Entries provided:
────
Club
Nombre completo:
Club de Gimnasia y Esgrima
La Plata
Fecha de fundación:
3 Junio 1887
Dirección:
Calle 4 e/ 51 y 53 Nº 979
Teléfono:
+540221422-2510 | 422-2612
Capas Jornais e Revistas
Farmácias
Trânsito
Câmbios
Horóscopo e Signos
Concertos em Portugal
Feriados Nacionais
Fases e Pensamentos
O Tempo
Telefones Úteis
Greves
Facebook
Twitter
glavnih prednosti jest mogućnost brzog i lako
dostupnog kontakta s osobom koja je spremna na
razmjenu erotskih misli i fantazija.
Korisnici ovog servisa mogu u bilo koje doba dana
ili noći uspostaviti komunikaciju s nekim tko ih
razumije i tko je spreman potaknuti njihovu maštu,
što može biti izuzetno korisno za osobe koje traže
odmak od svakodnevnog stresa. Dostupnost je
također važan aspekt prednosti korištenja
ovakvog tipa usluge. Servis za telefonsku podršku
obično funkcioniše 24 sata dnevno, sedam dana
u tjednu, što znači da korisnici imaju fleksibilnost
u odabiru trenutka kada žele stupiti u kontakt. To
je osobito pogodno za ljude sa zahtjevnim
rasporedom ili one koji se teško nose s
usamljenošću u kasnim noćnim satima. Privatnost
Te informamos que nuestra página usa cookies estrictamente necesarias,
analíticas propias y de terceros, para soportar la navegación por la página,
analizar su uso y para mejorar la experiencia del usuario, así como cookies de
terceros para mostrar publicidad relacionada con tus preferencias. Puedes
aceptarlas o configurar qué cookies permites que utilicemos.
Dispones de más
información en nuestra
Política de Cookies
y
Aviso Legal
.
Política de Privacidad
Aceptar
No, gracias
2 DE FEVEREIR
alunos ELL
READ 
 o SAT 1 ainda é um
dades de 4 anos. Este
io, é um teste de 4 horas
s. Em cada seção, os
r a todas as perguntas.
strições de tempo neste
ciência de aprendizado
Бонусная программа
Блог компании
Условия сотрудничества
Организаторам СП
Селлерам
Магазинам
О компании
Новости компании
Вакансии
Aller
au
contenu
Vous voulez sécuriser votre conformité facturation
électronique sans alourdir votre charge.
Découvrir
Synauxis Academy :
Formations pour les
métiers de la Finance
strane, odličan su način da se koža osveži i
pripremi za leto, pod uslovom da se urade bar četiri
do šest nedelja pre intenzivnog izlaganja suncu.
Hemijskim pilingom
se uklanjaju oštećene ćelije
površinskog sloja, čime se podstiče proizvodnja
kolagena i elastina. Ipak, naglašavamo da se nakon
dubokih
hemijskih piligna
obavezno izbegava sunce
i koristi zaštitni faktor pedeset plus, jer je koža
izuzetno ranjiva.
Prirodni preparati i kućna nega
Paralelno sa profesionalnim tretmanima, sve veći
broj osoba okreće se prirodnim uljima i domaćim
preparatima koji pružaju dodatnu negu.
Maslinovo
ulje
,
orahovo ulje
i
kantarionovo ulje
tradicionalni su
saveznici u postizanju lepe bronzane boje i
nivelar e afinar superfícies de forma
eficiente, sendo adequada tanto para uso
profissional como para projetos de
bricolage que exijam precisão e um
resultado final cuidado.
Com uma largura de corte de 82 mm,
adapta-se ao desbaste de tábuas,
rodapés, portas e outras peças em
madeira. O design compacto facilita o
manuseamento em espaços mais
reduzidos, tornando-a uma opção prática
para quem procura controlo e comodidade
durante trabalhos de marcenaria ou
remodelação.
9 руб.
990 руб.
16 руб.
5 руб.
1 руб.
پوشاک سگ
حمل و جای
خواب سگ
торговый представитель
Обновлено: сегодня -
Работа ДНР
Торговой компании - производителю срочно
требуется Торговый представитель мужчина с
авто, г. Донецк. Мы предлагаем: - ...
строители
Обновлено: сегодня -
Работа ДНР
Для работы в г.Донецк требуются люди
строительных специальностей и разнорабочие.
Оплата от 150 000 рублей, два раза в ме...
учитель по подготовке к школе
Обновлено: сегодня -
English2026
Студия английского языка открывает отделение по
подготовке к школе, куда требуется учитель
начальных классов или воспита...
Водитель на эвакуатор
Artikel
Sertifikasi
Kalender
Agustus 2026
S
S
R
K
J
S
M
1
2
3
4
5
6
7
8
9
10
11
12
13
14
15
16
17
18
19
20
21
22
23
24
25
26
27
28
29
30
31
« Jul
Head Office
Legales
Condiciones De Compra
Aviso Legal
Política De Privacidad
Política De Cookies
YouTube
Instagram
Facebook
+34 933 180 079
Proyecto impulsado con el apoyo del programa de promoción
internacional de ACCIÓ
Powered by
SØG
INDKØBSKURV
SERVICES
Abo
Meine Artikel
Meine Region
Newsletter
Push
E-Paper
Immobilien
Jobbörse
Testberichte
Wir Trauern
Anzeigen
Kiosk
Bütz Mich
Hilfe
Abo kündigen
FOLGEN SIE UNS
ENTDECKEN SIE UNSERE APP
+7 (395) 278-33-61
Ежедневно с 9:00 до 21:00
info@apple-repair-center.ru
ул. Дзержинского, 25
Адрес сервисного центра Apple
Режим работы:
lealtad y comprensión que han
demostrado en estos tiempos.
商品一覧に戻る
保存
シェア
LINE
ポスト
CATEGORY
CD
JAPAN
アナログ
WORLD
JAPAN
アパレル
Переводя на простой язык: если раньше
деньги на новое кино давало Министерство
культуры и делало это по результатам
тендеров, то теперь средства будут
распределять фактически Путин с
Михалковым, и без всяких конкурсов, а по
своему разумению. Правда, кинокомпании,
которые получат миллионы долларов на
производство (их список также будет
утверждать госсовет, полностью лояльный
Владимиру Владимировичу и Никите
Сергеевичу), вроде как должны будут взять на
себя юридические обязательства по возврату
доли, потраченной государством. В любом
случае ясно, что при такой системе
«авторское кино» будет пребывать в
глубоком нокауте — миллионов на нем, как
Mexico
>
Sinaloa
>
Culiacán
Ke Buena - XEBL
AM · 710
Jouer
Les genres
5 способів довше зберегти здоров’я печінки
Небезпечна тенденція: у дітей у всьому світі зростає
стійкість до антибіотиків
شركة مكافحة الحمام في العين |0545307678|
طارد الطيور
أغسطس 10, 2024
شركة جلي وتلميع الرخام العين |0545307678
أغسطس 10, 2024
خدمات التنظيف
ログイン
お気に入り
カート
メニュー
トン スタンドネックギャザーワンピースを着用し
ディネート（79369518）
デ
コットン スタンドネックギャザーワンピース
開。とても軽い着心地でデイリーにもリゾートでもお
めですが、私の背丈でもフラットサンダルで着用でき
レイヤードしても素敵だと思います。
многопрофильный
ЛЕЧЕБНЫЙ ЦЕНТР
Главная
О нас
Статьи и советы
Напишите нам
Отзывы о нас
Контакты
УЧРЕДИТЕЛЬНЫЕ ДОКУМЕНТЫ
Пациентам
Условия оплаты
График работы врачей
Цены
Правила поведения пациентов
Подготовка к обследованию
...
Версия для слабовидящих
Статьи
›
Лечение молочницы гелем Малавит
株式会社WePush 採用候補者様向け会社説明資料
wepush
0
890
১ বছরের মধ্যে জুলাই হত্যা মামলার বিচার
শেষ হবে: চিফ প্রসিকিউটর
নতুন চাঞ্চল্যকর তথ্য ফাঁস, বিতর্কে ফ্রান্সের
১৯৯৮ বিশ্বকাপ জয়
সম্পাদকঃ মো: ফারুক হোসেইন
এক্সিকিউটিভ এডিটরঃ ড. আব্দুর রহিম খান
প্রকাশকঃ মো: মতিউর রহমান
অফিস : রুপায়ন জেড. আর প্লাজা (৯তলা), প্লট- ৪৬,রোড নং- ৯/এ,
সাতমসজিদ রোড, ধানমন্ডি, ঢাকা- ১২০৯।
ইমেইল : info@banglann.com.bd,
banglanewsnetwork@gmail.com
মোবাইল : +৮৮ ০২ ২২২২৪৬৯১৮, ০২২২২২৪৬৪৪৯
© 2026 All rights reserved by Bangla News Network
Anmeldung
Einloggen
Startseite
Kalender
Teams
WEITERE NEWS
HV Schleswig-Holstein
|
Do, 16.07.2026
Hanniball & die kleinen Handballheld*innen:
────
Aim of the exercise:
Put every line from the start of the items through the line with "Te informamos que" into a JSON list of strings, one string per line, with blank lines left out.

Answer:
[
  "Club",
  "Nombre completo:",
  "Club de Gimnasia y Esgrima",
  "La Plata",
  "Fecha de fundación:",
  "3 Junio 1887",
  "Dirección:",
  "Calle 4 e/ 51 y 53 Nº 979",
  "Teléfono:",
  "+540221422-2510 | 422-2612",
  "Capas Jornais e Revistas",
  "Farmácias",
  "Trânsito",
  "Câmbios",
  "Horóscopo e Signos",
  "Concertos em Portugal",
  "Feriados Nacionais",
  "Fases e Pensamentos",
  "O Tempo",
  "Telefones Úteis",
  "Greves",
  "Facebook",
  "Twitter",
  "glavnih prednosti jest mogućnost brzog i lako",
  "dostupnog kontakta s osobom koja je spremna na",
  "razmjenu erotskih misli i fantazija.",
  "Korisnici ovog servisa mogu u bilo koje doba dana",
  "ili noći uspostaviti komunikaciju s nekim tko ih",
  "razumije i tko je spreman potaknuti njihovu maštu,",
  "što može biti izuzetno korisno za osobe koje traže",
  "odmak od svakodnevnog stresa. Dostupnost je",
  "također važan aspekt prednosti korištenja",
  "ovakvog tipa usluge. Servis za telefonsku podršku",
  "obično funkcioniše 24 sata dnevno, sedam dana",
  "u tjednu, što znači da korisnici imaju fleksibilnost",
  "u odabiru trenutka kada žele stupiti u kontakt. To",
  "je osobito pogodno za ljude sa zahtjevnim",
  "rasporedom ili one koji se teško nose s",
  "usamljenošću u kasnim noćnim satima. Privatnost",
  "Te informamos que nuestra página usa cookies estrictamente necesarias,"
]